Nothing is needed except the lines below that run from the one with "M735,1121c40,-22 77,-43 106,-80" through the one with "M0,1466l285,-111 549,-206 37,15", repeated exactly.

* * * * * * * * *

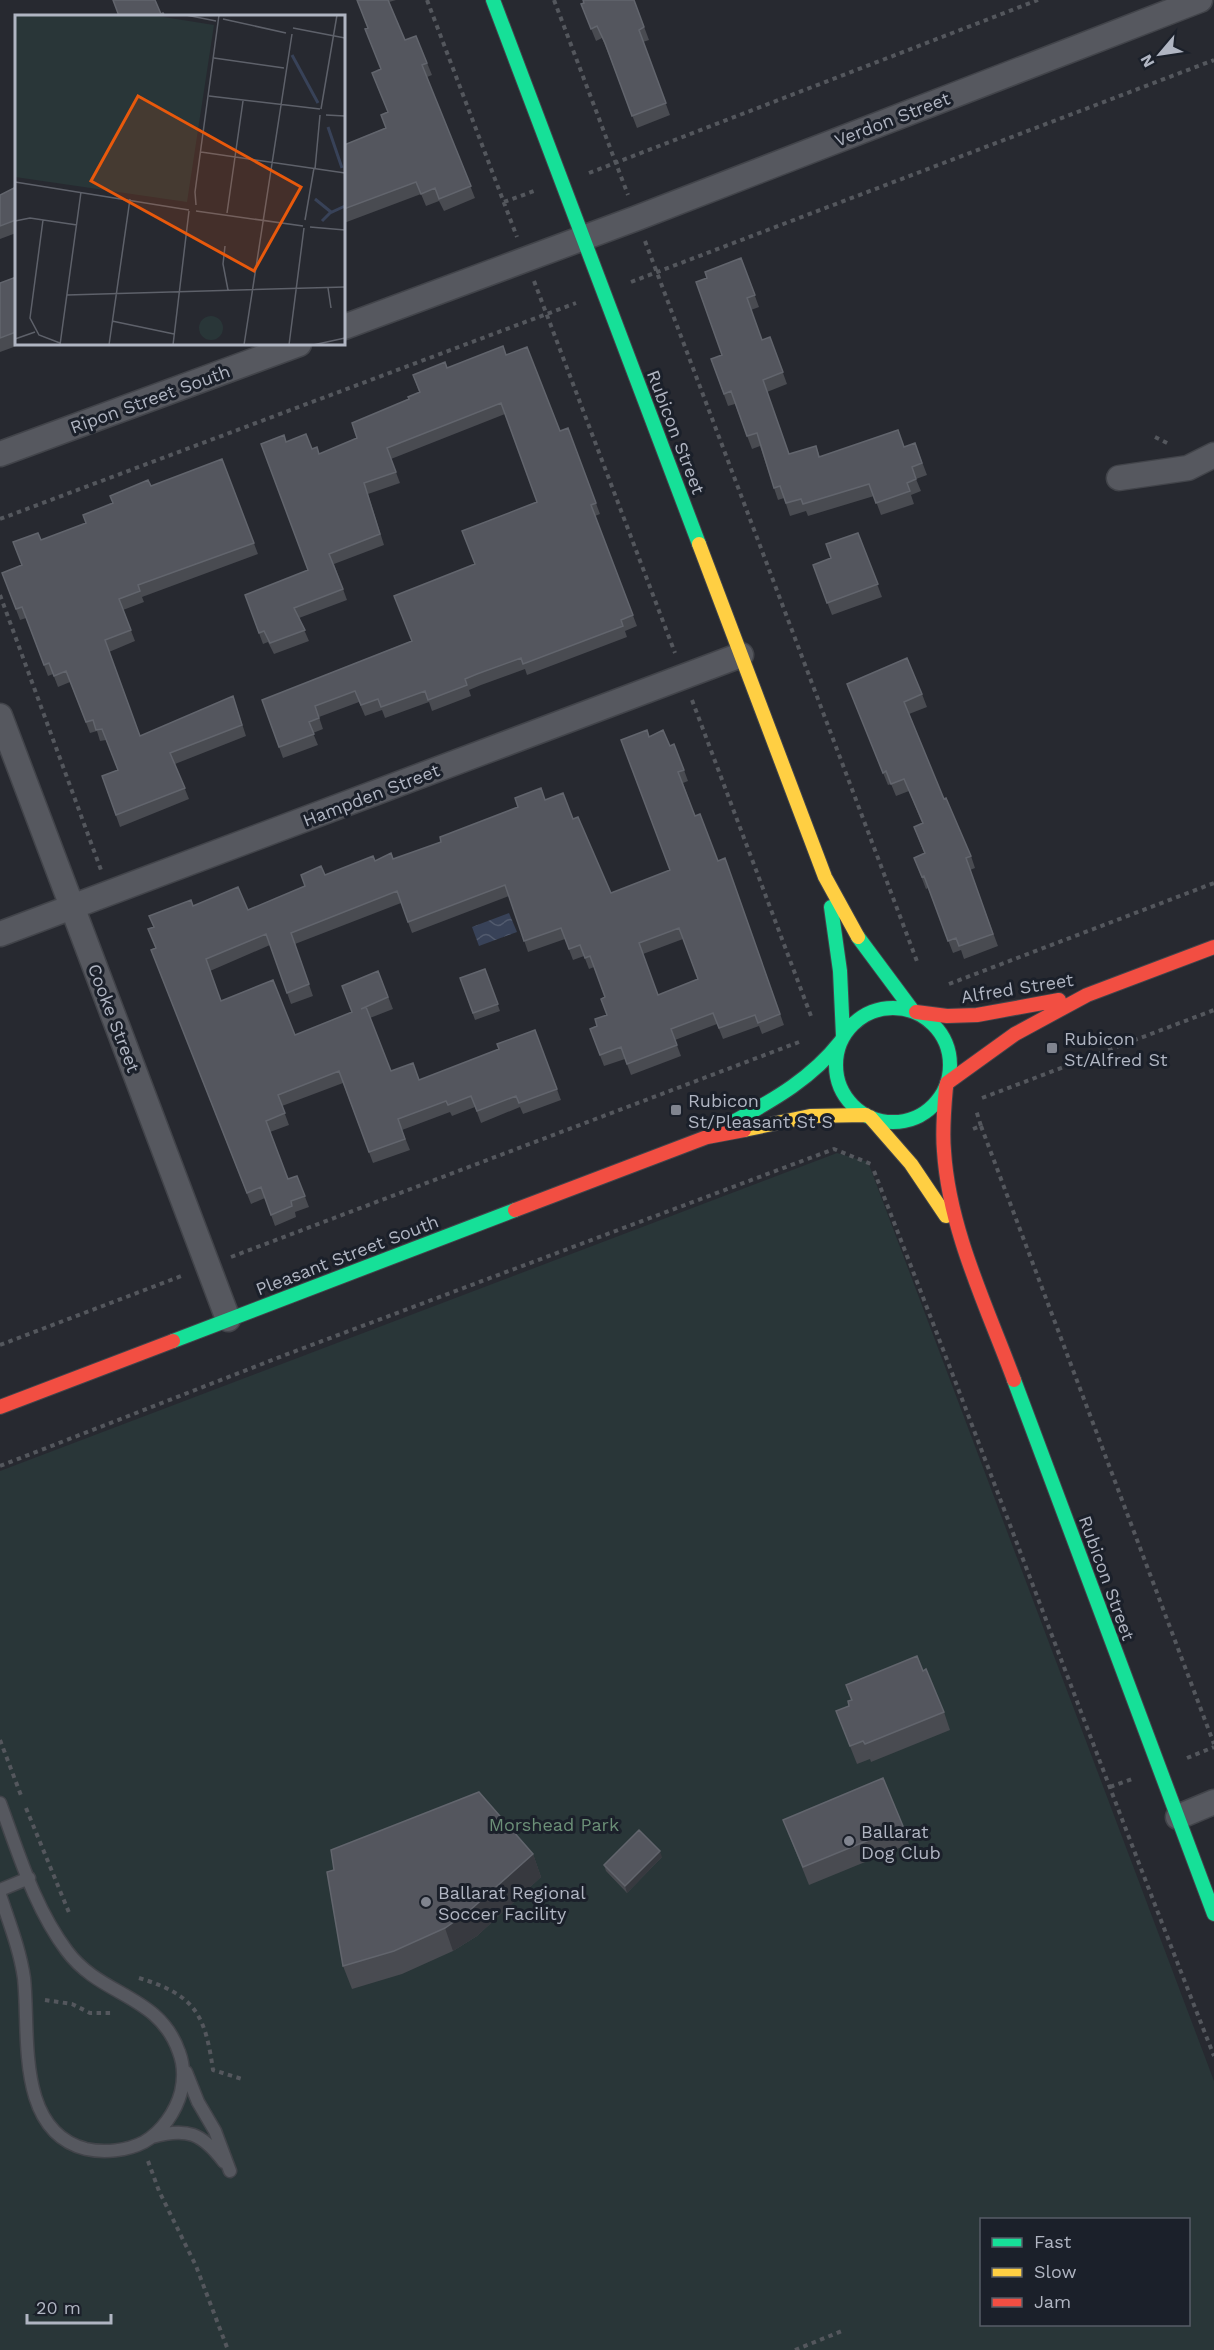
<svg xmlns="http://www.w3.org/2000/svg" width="1214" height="2350" font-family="'Work Sans',sans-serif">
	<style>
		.park { fill: #293638; fill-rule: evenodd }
		.water { fill: url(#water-waves) }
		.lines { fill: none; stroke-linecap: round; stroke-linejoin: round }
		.lane-casing { stroke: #42444a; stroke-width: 15 }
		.street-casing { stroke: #42444a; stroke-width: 27 }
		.fast-casing { stroke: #42444a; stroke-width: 16 }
		.slow-casing { stroke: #42444a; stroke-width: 16 }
		.jam-casing { stroke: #42444a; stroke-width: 16 }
		.path { stroke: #54575d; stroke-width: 4; stroke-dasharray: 4.5 4.5; stroke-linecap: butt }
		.lane { stroke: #56585f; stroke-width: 12 }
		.street { stroke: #56585f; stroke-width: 24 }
		.fast { stroke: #16e098; stroke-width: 14 }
		.slow { stroke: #ffcf43; stroke-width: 14 }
		.jam { stroke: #f24e42; stroke-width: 14 }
		.wall { fill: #494b51; fill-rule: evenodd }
		.shaded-wall { fill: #37393f }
		.building { fill: #54565e; stroke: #62656d; stroke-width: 1.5; fill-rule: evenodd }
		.poi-dot { fill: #80848f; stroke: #1b202a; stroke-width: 2 }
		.labels { text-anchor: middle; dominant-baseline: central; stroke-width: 6; stroke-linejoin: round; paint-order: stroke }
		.street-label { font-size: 18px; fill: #b0b5c2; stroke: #1b202a }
		.poi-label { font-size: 18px; fill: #b0b5c2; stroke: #1b202a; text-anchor: start }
		.park-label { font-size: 18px; fill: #6b8f77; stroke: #1b202a }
		.inset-river { fill: none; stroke: #384258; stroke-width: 3 }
		.inset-road { fill: none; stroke: #5e616a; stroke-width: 1.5 }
		.view { fill: #e8590c; fill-opacity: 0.15; stroke: #e8590c; stroke-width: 3 }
		.inset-edge { fill: none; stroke: #b0b5c2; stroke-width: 3 }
	</style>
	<defs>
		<pattern id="water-waves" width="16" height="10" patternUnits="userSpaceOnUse" patternTransform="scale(1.5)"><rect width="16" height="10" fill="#384258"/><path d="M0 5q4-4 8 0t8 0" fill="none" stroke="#525b6e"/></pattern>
	</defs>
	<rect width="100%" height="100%" fill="#272930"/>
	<path class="park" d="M837,1153l31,9 346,919v269h-1214v-879zM982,2220h206v104h-206z"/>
	<path class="water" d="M509,913l8,19 -38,14 -7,-19z"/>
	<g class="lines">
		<defs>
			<path id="lane" d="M0,1803c19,51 34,104 67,148 34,46 92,43 112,101 5,13 5,27 2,40 -5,19 -19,40 -37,50 -17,9 -40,11 -58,7 -71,-18 -56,-116 -62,-171 -4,-28 -15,-56 -24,-83
				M0,1890l29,-12
				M186,2072l12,30 17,29 15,40
				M152,2137c35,-10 50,-4 72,25"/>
			<path id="street" d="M344,327l293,-109 563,-218
				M0,454l299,-110
				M1119,478l69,-10 26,-13
				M0,716l228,603
				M0,934l741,-279
				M1178,1817l36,-15"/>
			<path id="fast" d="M493,0l206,544
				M831,907l9,64 3,65
				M858,937l55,74
				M836 1065a57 57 0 1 1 114 0a57 57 0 1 1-114 0Z
				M735,1121c40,-22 77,-43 106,-80
				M173,1341l342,-131
				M1014,1380l200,534"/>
			<path id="slow" d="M699,544l126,333 33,60
				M870,1117l41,47 35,52
				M744,1130l66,-14 56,-1"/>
			<path id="jam" d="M916,1012l31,4 30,-1 82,-15
				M947,1083l68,-49 72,-39 127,-48
				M946,1087c-2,22 -4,43 -2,64 5,79 43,156 70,229
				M515,1210l192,-73 37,-7
				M0,1407l173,-66"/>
		</defs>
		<use href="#lane" class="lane-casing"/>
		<use href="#street" class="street-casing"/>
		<use href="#fast" class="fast-casing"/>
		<use href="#slow" class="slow-casing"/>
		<use href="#jam" class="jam-casing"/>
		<path class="path" d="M427,0l90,237
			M554,0l74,195
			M589,173l449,-173
			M504,202l30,-11
			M645,241l273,723
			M534,281l141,372
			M631,282l583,-222
			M1155,437l14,7
			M0,519l576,-216
			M0,595l101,275
			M692,700l119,316
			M949,984l265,-101
			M982,1098l232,-88
			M981,1126l233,618
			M973,1129l8,-3 -5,-16
			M874,1171c115,294 224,591 340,885
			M231,1257l568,-215
			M0,1345l184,-70
			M0,1466l285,-111 549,-206 37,15
			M0,1740l22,58
			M1187,1758l27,-11
			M1110,1787l22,-8
			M26,1808l44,107
			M139,1978c56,17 66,36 74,92l29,9
			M45,2000l27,4 18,9h23
			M148,2161l11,30 37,75 32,84
			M795,2350l47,-19"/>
		<use href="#lane" class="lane"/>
		<use href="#street" class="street"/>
		<use href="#fast" class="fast"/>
		<use href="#slow" class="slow"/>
		<use href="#jam" class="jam"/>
	</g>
	<path class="wall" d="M357,0h39l-7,2 16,38 11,-4 16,39 -5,2 48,121 -31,13 -5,-10 -13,5 -5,-12 -77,29v-78l41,-17 3,-16 -7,-42 -13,-42z
		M634,0l15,40 -6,2 27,73 -33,13 -28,-73 -7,-17 -6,3 -15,-37 3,-1z
		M16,187v46l-16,6v-44z
		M741,258l18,49 -8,3 11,30 8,-3 17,47 -20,8 22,62 27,-8 4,11 84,-10 11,-4 12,32 -11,4 5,12 -10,4 3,9 -33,11 -7,-19 -66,20 -2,-5 -16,5 -6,-18 -6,2 -18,-54 -8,3 -17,-45 -7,2 -17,-47 11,-4 -15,-77z
		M16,277v67h6l-22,8v-69z
		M506,355l54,76 8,-3 32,86 -5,2 42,110 -12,5 2,6 -100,38 -2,-6 -44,16 -12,5 2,6 -39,15 -3,-9 -44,16 -3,-8 -17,6 -6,-14 -40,15 4,12 -10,4 5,12 -35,13 -21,-58 149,-59 64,-77 62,-62 -32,-88 -114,45 9,24 -32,11 16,51 -50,19 13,36 -48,18 10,23 -35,13 -6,-12 -5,2 -18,-49 63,-25 -22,-128 26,7 7,5 38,-16 52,-39 10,-7 -6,-17z
		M222,459l36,95 -116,43 2,5 -21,8 12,31 -26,11 31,84 93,-40 13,40 -71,28 14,35 -69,28 -18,-51 16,-6 -12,-30 -6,1 -3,-10 -7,2 -20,-51 -12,5 -5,-13 -5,2 -22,-58 -6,2 -18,-47 19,-8 20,-25 45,-17 27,-20 38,-17z
		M858,533l24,64 -50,18 -19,-50 18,-7z
		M847,684l75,10 5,13 -18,7 35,85 27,57 4,12 -5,2 28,76 -34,13 -3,-9 -8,3 -25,-65 -2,1 -12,-31 10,-5 -10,-26 8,-4 -13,-32 -13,5 -5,-12 -3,1z
		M647,730l2,6 21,10 14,24 4,11 -5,2 12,33 23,45 7,-3 59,167 -22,9 -3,-8 -36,13 -6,-15 -42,16 6,16 -50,19 -6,-16 -21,7 -14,-37 7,-3 10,-11 -2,-18 -11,-30 -5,2 -5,-13 -11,4 -8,-21 -37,13 -19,-56 -97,37 -11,-30 -106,41 18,52 -22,8 -21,-59 -60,26 11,30 74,34 57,-22 26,-42 15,38 -23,9 21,53 28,9 80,-31 36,-19 26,70 -38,14 -3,-7 -39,16 -6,-16 -23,9 -2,-4 -48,18 8,20 -37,13 -30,-80 -61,23 7,19 -19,7 18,47 9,-3 12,31 -14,5 1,5 -21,9 -10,-28 -14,6 -100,-254 4,-2 -1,-21 39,-21 55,4 57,-24 20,-11 50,-14 18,-2 48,-17 104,-42 28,19 38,74 59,-23zM683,939l15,40 -40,16 -15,-41z
		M485,969l15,42 -25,9 -15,-42z
		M923,1671l21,41 6,18 -79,32 -1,-3 -13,5 -21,-53 13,-5 2,-6 -5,-15z
		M783,1820l120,6 6,18 -100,41z
		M533,1854l8,23 -64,59 -24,15 -51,23 -50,15 -9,-23z
		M662,1857l-35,36 -21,-22 -2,-6z"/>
	<path class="shaded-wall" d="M660,1851l2,6 -35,36 -2,-7z
		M533,1854l8,23 -64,59 -24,15 -8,-23z"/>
	<path class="building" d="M113,0h42l6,14 2,-1 2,3h-46z
		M357,0h31l17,40 11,-4 11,27 -5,2 49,121 -32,13 -4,-11 -14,6 -5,-12 -72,27v-64l42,-17 -5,-13 7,-3 -16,-39 9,-4 -16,-40 3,-1z
		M583,0h51l10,27 -5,3 27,73 -34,13 -27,-73 -8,-17 -6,3 -10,-25 3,-1z
		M16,187v33l-16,6v-31z
		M741,258l14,37 -8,3 15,42 8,-3 13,35 -20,8 26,74 27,-8 3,11 79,-27 6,17 11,-4 7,20 -10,4 4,12 -9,4 3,8 -34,12 -7,-19 -66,20 -2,-5 -15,4 -6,-17 -6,2 -17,-55 -10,3 -16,-45 -7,3 -13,-35 11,-4 -26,-73 11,-4 -2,-6z
		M16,277v55l-16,6v-55z
		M503,346l3,9 21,-8 33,84 8,-3 28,75 -5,2 42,110 -12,5 2,6 -100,38 -2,-6 -44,16 -12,5 2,6 -39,15 -3,-9 -44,16 -3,-8 -17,6 -6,-14 -40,15 4,12 -10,4 5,12 -35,13 -17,-47 150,-59 -18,-45 81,-32 -13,-33 75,-29 -36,-99 -114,45 9,24 -32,11 16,51 -51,20 14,35 -49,19 11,22 -35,13 -6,-12 -5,2 -14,-38 63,-25 -47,-126 23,-9 2,7 20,-8 6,15 5,-2 2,7 38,-16 -5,-15 57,-24 -1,-2 12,-5 -7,-17 32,-13 2,6z
		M222,459l32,84 -116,42 2,6 -21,8 12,31 -26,10 35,96 93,-40 9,29 -72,28 15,35 -69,27 -14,-39 16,-6 -16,-41 -6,1 -3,-10 -7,2 -20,-51 -12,5 -5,-13 -5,2 -22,-58 -6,2 -14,-36 20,-8 -9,-23 25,-9 3,7 45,-17 -3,-8 30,-12 -3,-7 38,-16 3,6z
		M858,533l20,51 -51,19 -14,-38 18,-7 -5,-14z
		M907,658l15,36 -18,8 40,97 2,-1 25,58 -5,2 27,76 -34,12 -3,-8 -8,3 -24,-65 -2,1 -8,-19 11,-5 -11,-26 9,-4 -19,-44 -13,5 -5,-13 -3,2 -36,-89z
		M647,730l2,7 14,-7 7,16 4,-2 10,26 -6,2 17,44 5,-2 18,47 7,-3 55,156 -22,9 -3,-8 -36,13 -6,-15 -42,16 6,16 -50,19 -6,-17 -21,8 -10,-26 7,-3 -2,-7 12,-4 -6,-16 4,-2 -15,-41 -5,2 -5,-13 -11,4 -8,-21 -37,13 -19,-56 -97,37 -11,-31 -106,42 18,51 -22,9 -21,-59 -60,25 15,42 52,-21 22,55 57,-23 -10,-26 36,-15 10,26 -27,12 5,-2 25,64 22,-8 6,17 80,-31 -2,-5 38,-14 22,59 -38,14 -3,-7 -39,15 -6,-15 -23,9 -2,-4 -48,18 7,20 -36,13 -30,-81 -61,24 7,18 -19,8 22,58 9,-3 8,20 -14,5 1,5 -21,9 -10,-28 -14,6 -96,-243 5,-2 -8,-19 6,-2 -5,-11 42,-16 2,6 45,-19 10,23 57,-24 -4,-11 20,-9 4,9 48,-19 2,5 16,-8 2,6 48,-17 -1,-5 78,-30 -3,-9 26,-10 4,12 18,-7 10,26 5,-2 33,76 59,-23 -49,-130zM679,928l19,51 -40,16 -19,-52z
		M485,969l13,35 -25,9 -13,-35z
		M917,1656l6,15 3,-2 18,43 -79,32 -2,-3 -13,5 -14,-35 13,-5 -1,-5 4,-1 -6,-15z
		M883,1778l20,48 -100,41 -20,-47z
		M479,1792l54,62 -65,58 -23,16 -51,23 -51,15 -16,-94 7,-2 -3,-20z
		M639,1830l21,21 -35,35 -21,-21z"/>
	<g class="poi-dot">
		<rect x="1046" y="1042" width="12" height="12" rx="3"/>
		<rect x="670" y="1104" width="12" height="12" rx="3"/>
		<circle cx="849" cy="1841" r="6"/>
		<circle cx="426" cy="1902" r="6"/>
	</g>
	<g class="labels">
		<g class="street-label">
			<text transform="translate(892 119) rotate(-21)">Verdon Street</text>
			<text transform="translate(150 399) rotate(-20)">Ripon Street South</text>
			<text transform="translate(676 432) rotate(69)">Rubicon Street</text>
			<text transform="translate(371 795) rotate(-21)">Hampden Street</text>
			<text transform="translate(1017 988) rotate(-9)">Alfred Street</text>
			<text transform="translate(114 1018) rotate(69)">Cooke Street</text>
			<text transform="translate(347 1255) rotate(-21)">Pleasant Street South</text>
			<text transform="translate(1107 1578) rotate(70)">Rubicon Street</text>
		</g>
		<g class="poi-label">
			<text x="1064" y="1038">Rubicon<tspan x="1064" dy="21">St/Alfred St</tspan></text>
			<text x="688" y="1100">Rubicon<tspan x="688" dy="21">St/Pleasant St S</tspan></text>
			<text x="861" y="1831">Ballarat<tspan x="861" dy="21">Dog Club</tspan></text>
			<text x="438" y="1892">Ballarat Regional<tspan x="438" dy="21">Soccer Facility</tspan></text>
		</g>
		<g class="park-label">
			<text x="554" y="1824">Morshead Park</text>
		</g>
	</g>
	<g transform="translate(15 15)">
		<rect width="330" height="330" fill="#272930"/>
		<path d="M0,0h136l63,10 -27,177 -172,-25zM184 313a12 12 0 1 1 24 0a12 12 0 1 1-24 0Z" fill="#293638"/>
		<path class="inset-river" d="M277,40l26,48M313,112l14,41M300,184l16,13M307,206l8,-8 15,-7"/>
		<path class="inset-road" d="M171,0l30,6M208,4l63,14M278,13l52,10M199,43l70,10M194,81l111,13M306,94l16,-94M311,100l19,1M186,137l144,21M300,154l5,-54M0,167l174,28M181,190l-1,-13 24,-177M181,196l107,15M212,198l16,-112M28,205l-13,98 9,17 21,8M290,205l9,-52M0,206l15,-3 47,7M295,212l35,3M210,231l-2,18 5,26M313,273l3,20M52,280l278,-8M97,306l62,13M0,324l20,-7M45,330l21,-153M94,330l21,-146M158,330l16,-134M229,330l48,-311M274,330l15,-117M298,330l32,-7"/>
		<path class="view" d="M123,81l163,91 -47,84 -163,-90z"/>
		<rect width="330" height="330" class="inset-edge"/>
	</g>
	<rect x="980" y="2218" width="210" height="108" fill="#1b202a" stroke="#575c67" stroke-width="1.5"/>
	<rect x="992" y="2238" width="30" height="9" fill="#16e098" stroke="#575c67" stroke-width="1.5"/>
	<text x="1034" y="2248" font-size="18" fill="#b0b5c2">Fast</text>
	<rect x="992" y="2268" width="30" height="9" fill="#ffcf43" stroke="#575c67" stroke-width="1.5"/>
	<text x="1034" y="2278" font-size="18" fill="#b0b5c2">Slow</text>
	<rect x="992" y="2298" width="30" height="9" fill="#f24e42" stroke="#575c67" stroke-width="1.5"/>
	<text x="1034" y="2308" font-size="18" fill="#b0b5c2">Jam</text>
	<g transform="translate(1160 54) rotate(241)" stroke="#1b202a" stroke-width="4.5" paint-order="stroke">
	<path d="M0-4.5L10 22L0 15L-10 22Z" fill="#b0b5c2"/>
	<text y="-9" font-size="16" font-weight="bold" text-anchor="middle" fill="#b0b5c2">N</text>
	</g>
	<path d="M27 2314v9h84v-9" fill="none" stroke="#b0b5c2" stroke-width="3"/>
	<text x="36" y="2314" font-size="18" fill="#b0b5c2" stroke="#1b202a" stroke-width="4.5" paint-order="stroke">20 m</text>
</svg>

* * * * * * * * *

▶ YOUR SOLUTION:
				M735,1121c40,-22 77,-43 106,-80
				M173,1341l342,-131
				M1014,1380l200,534"/>
			<path id="slow" d="M699,544l126,333 33,60
				M870,1117l41,47 35,52
				M744,1130l66,-14 56,-1"/>
			<path id="jam" d="M916,1012l31,4 30,-1 82,-15
				M947,1083l68,-49 72,-39 127,-48
				M946,1087c-2,22 -4,43 -2,64 5,79 43,156 70,229
				M515,1210l192,-73 37,-7
				M0,1407l173,-66"/>
		</defs>
		<use href="#lane" class="lane-casing"/>
		<use href="#street" class="street-casing"/>
		<use href="#fast" class="fast-casing"/>
		<use href="#slow" class="slow-casing"/>
		<use href="#jam" class="jam-casing"/>
		<path class="path" d="M427,0l90,237
			M554,0l74,195
			M589,173l449,-173
			M504,202l30,-11
			M645,241l273,723
			M534,281l141,372
			M631,282l583,-222
			M1155,437l14,7
			M0,519l576,-216
			M0,595l101,275
			M692,700l119,316
			M949,984l265,-101
			M982,1098l232,-88
			M981,1126l233,618
			M973,1129l8,-3 -5,-16
			M874,1171c115,294 224,591 340,885
			M231,1257l568,-215
			M0,1345l184,-70
			M0,1466l285,-111 549,-206 37,15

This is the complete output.